La réglementation impose une obligation de résultat : vos produits doivent être sûrs. Les autocontrôles sont le moyen de le prouver, jour après jour. Ils découlent directement de votre analyse HACCP : chaque point critique identifié doit être surveillé et enregistré.
Les principaux autocontrôles à mettre en place
Selon votre activité, les autocontrôles couvrent notamment :
- Les contrôles à réception des marchandises ;
- Les relevés de température des enceintes froides et chaudes ;
- Les audits de contrôle et les audits de mise en conformité ;
- Les analyses bactériologiques sur les denrées et les surfaces de travail ;
- L'analyse du taux de matières polaires de l'huile de friture.
Le cas de l'huile de friture
Une huile ou graisse de friture dont le taux de matières polaires dépasse 25 % est impropre à la consommation. Servir des aliments frits dans une telle huile expose le professionnel à une amende de 4 500 €, voire à une peine d'emprisonnement.
Un contrôle régulier du bain de friture fait donc partie des autocontrôles incontournables.

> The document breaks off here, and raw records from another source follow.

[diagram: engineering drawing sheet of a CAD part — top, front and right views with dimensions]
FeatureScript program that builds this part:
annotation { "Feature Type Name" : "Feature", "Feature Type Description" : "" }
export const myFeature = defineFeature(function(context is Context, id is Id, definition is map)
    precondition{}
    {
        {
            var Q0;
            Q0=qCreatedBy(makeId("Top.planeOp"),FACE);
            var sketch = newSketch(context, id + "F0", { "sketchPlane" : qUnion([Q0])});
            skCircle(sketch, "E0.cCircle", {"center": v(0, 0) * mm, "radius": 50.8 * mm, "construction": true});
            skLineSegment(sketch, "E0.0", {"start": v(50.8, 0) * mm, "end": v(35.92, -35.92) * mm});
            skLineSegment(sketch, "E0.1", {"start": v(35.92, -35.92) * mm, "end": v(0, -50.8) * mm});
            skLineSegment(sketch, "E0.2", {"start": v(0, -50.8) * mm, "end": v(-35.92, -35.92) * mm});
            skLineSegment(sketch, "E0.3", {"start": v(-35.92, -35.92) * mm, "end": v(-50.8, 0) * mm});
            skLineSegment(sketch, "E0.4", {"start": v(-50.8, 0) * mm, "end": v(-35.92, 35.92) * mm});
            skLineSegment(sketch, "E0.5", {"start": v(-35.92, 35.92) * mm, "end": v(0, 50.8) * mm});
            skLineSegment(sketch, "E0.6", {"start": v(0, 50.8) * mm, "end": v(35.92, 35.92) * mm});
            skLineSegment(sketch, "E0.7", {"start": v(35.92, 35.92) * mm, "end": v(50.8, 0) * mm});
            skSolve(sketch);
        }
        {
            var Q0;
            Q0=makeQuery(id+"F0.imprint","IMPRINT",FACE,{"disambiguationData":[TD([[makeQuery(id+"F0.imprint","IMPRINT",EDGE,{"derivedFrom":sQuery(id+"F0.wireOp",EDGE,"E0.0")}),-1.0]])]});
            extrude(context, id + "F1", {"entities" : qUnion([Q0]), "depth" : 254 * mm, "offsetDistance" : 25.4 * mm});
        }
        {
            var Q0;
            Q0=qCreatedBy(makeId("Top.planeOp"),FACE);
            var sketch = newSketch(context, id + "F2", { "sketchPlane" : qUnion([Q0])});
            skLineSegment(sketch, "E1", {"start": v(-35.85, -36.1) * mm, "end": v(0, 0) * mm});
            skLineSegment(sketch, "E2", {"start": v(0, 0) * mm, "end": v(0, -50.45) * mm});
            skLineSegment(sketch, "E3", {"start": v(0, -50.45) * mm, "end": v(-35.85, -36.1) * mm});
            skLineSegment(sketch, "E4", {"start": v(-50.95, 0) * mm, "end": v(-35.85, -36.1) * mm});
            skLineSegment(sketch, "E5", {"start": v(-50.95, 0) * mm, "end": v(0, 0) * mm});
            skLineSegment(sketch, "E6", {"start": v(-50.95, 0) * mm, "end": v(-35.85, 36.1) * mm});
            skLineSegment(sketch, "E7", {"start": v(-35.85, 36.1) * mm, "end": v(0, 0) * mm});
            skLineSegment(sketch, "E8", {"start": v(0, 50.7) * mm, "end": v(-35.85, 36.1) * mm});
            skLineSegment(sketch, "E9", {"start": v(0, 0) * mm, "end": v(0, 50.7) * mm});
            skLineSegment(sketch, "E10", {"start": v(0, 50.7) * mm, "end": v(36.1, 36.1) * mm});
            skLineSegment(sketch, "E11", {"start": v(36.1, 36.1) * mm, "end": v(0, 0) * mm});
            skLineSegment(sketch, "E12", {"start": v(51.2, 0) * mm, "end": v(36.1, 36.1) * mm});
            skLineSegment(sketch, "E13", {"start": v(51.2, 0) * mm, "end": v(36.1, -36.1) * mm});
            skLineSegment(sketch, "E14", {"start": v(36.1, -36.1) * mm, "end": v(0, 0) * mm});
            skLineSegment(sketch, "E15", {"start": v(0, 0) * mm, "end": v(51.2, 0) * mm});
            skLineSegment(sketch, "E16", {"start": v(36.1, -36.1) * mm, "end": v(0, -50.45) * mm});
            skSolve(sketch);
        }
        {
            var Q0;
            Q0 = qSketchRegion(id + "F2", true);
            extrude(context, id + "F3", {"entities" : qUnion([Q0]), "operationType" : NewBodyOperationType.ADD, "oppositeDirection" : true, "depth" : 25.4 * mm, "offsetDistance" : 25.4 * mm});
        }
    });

Papier ou digital : comment tenir ses enregistrements ?
Les enregistrements peuvent être tenus sur papier, dans un classeur d'archives, ou au format numérique sur tablette. Le digital limite les oublis et facilite la restitution en cas d'inspection : chez Alexann', ce suivi est désormais centralisé dans l'espace client (écosystème PMS Contrôle).